This is the best and most under-appreciated news that I am aware of today: Over the past four years, and especially in the last 12 months, there has been a dramatic improvement in the federal budget outlook. Revenues have grown at double-digit rates of late, while spending has slumped. As a result, the budget deficit has plunged, both in nominal terms and relative to GDP. Almost two-thirds of the decline in the burden of the deficit since 2009 has come from the spending side, and that is good news since it leaves more room for the private sector—the source of most productivity gains—to expand.
Federal spending fell 6% in the year ending June 2013, by far the biggest one-year decline in the past 43 years. Relative to GDP, spending has declined by almost four percentage points over the past four years, from a peak of 25.2% to 21.4%.
Revenue rose over 13% in the year ending June 2013. Relative to GDP, revenue has increased by a little over 2 percentage points, from a low of 14.6% in 2009 to now 17%.
The deficit has declined from a high of 10.5% of GDP in 2009 to now only 4.4%. In dollar terms, it has fallen by more than half, from a high of $1.48 trillion to just under $0.7 trillion.
A variety of forces are at work behind the scenes of this dramatic improvement. Congress has been deadlocked for several years and unable to agree on new spending legislation. The budget sequester has kept some spending from increasing. The economy has been slowly but steadily improving, generating some 7 million new jobs, an almost $2 trillion increase in personal income, and about a one-third organic increase (i.e., unrelated to higher tax rates) in personal income tax receipts. The number of people receiving unemployment insurance has declined by more than 7 million, thus reducing "safety net" spending. Marginal tax rates have increased on upper income earners, causing many to accelerate income and capital gains realizations. Corporate profits have increased some 65%, and taxes paid by corporations have more than doubled, from a low of $122 billion in 2009 to $272 billion in the past 12 months.

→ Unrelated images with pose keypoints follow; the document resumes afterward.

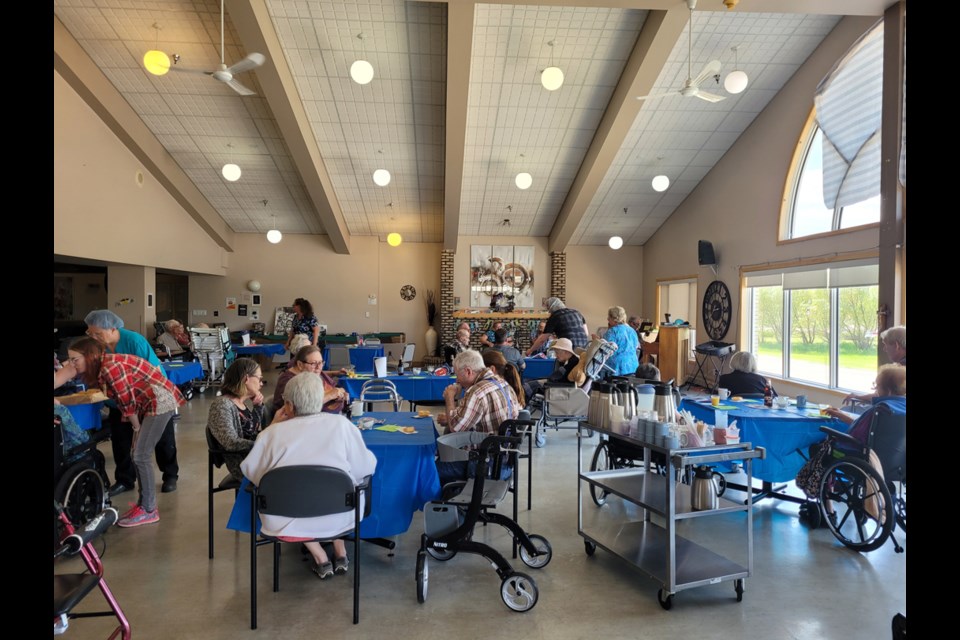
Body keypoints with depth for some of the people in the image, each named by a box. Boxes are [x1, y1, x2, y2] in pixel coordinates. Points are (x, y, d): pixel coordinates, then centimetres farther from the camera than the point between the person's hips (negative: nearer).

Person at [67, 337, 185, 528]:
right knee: (138, 455, 12)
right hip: (150, 403, 10)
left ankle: (149, 510, 3)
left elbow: (128, 401, -15)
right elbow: (123, 401, 14)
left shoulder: (110, 368, -20)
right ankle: (144, 504, 22)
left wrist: (137, 428, -4)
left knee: (141, 456, -6)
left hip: (160, 402, -10)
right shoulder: (102, 367, 10)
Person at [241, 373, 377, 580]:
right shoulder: (341, 424, -8)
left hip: (286, 522, 0)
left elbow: (250, 471, 6)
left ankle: (321, 559, 25)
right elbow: (366, 468, -2)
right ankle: (340, 554, 33)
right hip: (337, 519, 1)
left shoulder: (273, 432, -9)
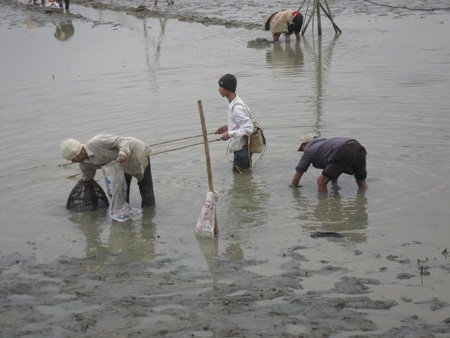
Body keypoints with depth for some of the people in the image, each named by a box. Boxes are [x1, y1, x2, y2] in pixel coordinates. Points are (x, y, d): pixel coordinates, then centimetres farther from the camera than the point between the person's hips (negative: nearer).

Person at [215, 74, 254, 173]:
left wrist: (230, 134, -26)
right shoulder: (233, 103, 5)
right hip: (239, 147, 10)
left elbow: (248, 128, -27)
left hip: (242, 149, -10)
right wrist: (227, 127, 8)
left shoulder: (237, 108, -25)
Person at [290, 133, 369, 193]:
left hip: (344, 153, -7)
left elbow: (297, 177, 29)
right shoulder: (325, 143, 42)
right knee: (361, 181, 30)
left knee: (321, 181, 8)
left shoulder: (309, 151, 24)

From a Keynesian perspective, it's remarkable how well the economy has done in the past four years given what has amounted to a huge and wholly unexpected increase in fiscal austerity (i.e., a 6 percentage point reduction in the budget deficit relative to GDP). From a supply-side perspective, it's refreshing to see how much can be accomplished by the private sector in the face of serious fiscal headwinds (e.g., big increases in regulatory burdens and rising marginal tax rates): even just 2% GDP growth per year can solve lots of problems if the government gets out of the way.

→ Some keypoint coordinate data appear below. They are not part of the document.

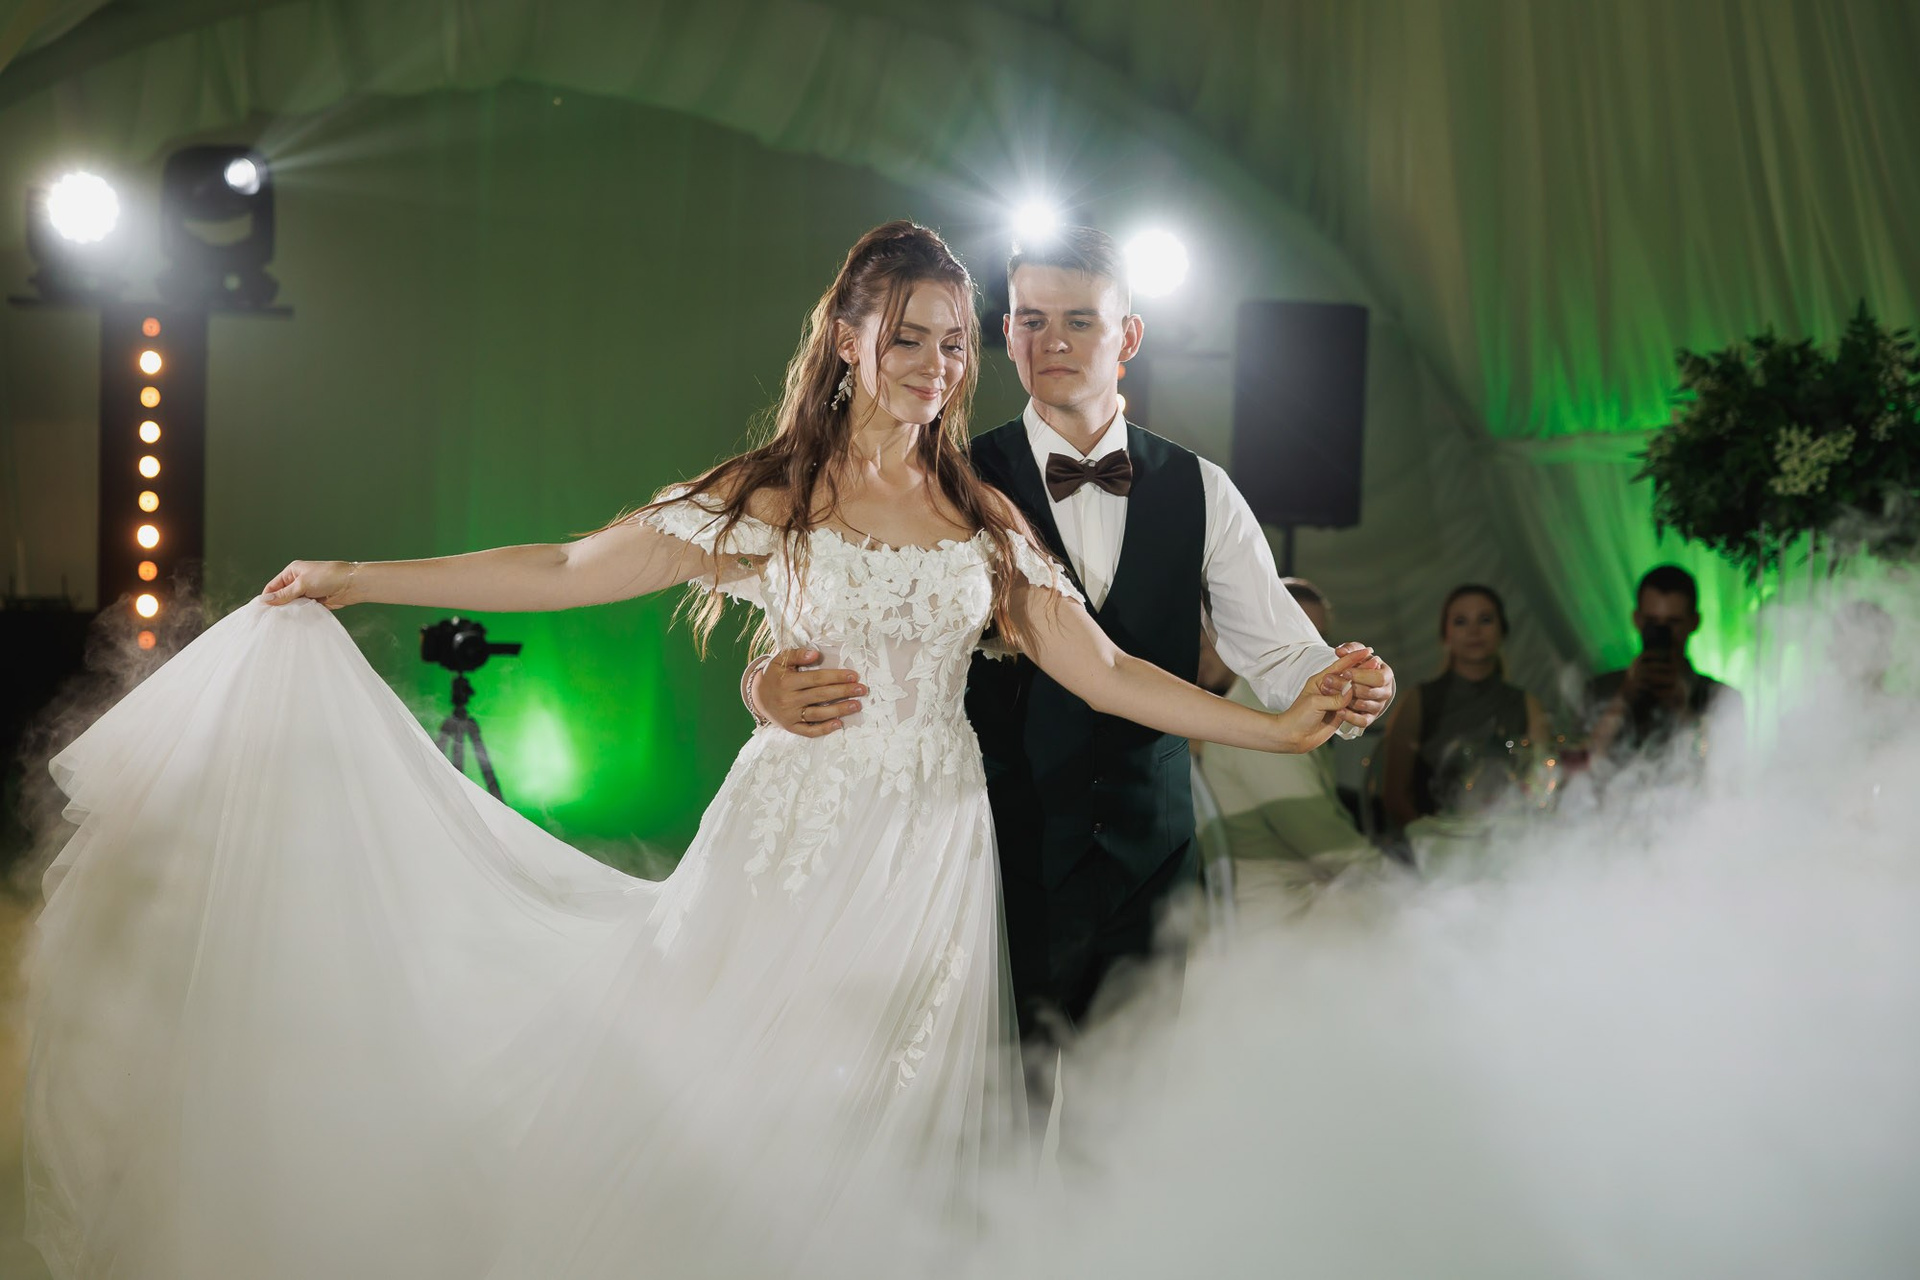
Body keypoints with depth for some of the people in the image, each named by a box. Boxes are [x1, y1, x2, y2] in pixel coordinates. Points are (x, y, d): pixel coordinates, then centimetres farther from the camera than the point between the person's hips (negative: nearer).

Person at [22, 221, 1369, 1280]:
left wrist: (1281, 724, -1)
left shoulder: (988, 520, 9)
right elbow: (568, 571, -1)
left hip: (934, 857, 2)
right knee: (742, 1118, 0)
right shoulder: (771, 497, 0)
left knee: (893, 1136, 6)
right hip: (797, 843, -2)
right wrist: (352, 580, -2)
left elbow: (1105, 673, 5)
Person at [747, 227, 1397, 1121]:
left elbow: (1277, 650, 1)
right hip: (1008, 867, -2)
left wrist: (1339, 689, -21)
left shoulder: (1200, 492, 6)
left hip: (1151, 864, 3)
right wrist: (774, 687, -32)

This is all very encouraging because the huge decline in the deficit—which is now back to levels that are quite manageable—all but eliminates the need for still-higher tax rates. Indeed, it even opens up the possibility of lower tax rates in the future. The bi-partisan tax reform effort now underway, led by Sen. Max Baucus and Rep. Dave Camp, could produce dramatic pro-growth results if done correctly. That would be the best news I could hope for, outside of a permanent delay to Obamacare, which would almost certainly boost federal spending with little or no benefit to the economy.